__Input__:
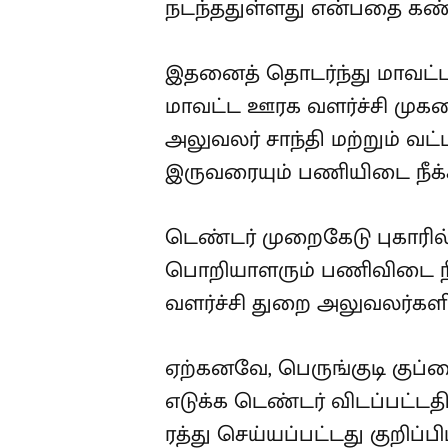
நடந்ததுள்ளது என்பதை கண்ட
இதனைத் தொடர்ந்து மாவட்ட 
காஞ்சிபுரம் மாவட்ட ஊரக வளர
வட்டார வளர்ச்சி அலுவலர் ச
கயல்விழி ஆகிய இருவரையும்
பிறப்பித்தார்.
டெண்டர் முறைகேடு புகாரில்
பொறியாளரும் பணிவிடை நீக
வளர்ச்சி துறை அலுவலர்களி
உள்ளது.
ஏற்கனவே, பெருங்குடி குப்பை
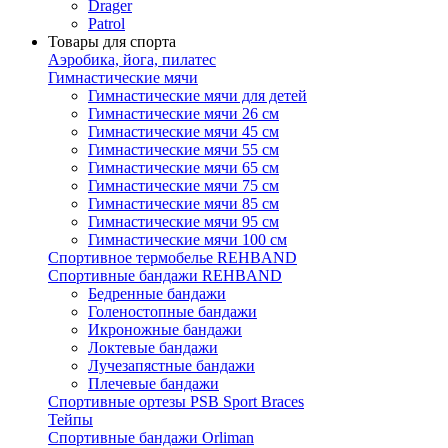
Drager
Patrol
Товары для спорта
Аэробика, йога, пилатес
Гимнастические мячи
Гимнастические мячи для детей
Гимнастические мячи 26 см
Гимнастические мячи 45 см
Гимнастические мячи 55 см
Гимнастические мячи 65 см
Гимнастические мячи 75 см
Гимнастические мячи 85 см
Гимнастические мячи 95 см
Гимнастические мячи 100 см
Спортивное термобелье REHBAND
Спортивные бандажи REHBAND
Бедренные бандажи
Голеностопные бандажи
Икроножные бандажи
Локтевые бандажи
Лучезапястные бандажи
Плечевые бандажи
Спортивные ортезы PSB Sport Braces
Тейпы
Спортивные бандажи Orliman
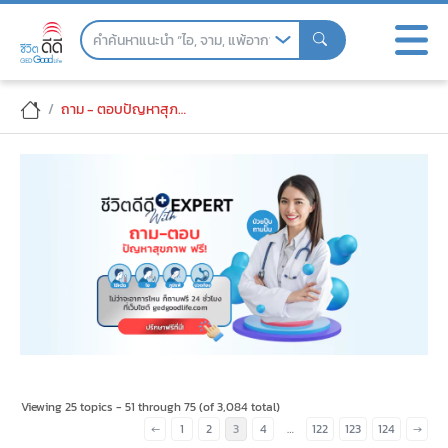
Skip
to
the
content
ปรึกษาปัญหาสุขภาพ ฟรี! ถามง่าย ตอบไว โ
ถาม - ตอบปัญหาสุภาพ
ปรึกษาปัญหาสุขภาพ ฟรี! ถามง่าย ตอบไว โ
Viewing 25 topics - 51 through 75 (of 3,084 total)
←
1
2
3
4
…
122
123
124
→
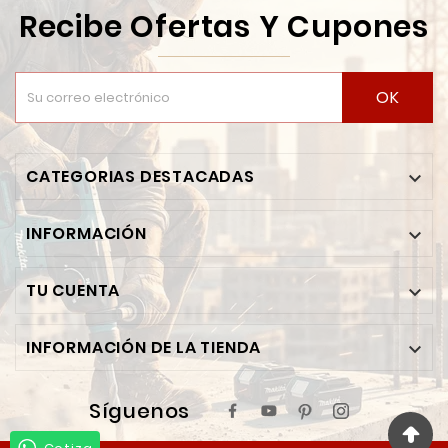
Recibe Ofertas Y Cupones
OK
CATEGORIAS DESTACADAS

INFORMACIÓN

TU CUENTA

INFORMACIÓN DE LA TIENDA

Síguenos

__What you need to do__: What lines of the data include the word "мячи"? Copy each of them.

__Output of the exercise__:
Гимнастические мячи
Гимнастические мячи для детей
Гимнастические мячи 26 см
Гимнастические мячи 45 см
Гимнастические мячи 55 см
Гимнастические мячи 65 см
Гимнастические мячи 75 см
Гимнастические мячи 85 см
Гимнастические мячи 95 см
Гимнастические мячи 100 см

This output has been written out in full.